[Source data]
____________
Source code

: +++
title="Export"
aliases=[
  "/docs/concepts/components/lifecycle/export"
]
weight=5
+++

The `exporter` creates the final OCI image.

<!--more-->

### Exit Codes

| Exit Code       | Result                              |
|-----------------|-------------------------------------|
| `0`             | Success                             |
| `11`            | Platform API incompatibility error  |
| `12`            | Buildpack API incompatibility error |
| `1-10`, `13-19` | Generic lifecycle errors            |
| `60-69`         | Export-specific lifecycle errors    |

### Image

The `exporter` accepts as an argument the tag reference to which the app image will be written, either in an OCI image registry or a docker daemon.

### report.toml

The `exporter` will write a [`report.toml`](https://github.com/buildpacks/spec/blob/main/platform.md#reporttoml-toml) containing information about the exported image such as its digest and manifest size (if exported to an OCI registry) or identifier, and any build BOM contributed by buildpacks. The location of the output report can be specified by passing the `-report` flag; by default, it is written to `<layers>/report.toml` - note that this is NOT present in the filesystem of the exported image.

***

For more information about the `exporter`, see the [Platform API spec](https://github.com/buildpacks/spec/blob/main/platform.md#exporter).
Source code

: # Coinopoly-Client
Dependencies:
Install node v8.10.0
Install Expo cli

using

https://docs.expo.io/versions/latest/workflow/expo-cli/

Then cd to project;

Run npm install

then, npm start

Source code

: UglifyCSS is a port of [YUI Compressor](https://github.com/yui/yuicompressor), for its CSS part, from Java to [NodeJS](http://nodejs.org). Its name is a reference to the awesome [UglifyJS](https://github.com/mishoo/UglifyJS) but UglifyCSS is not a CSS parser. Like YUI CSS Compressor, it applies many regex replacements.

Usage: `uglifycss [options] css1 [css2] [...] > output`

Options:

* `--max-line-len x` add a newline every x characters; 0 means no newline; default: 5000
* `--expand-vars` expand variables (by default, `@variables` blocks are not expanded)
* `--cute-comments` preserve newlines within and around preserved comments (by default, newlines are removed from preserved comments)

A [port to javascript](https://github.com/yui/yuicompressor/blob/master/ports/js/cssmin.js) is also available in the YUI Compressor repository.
____________
= Directions for this task =
The answer must be every line of the records above that holds the word "https".

= Solution to the problem =
The `exporter` will write a [`report.toml`](https://github.com/buildpacks/spec/blob/main/platform.md#reporttoml-toml) containing information about the exported image such as its digest and manifest size (if exported to an OCI registry) or identifier, and any build BOM contributed by buildpacks. The location of the output report can be specified by passing the `-report` flag; by default, it is written to `<layers>/report.toml` - note that this is NOT present in the filesystem of the exported image.
For more information about the `exporter`, see the [Platform API spec](https://github.com/buildpacks/spec/blob/main/platform.md#exporter).
https://docs.expo.io/versions/latest/workflow/expo-cli/
: UglifyCSS is a port of [YUI Compressor](https://github.com/yui/yuicompressor), for its CSS part, from Java to [NodeJS](http://nodejs.org). Its name is a reference to the awesome [UglifyJS](https://github.com/mishoo/UglifyJS) but UglifyCSS is not a CSS parser. Like YUI CSS Compressor, it applies many regex replacements.
A [port to javascript](https://github.com/yui/yuicompressor/blob/master/ports/js/cssmin.js) is also available in the YUI Compressor repository.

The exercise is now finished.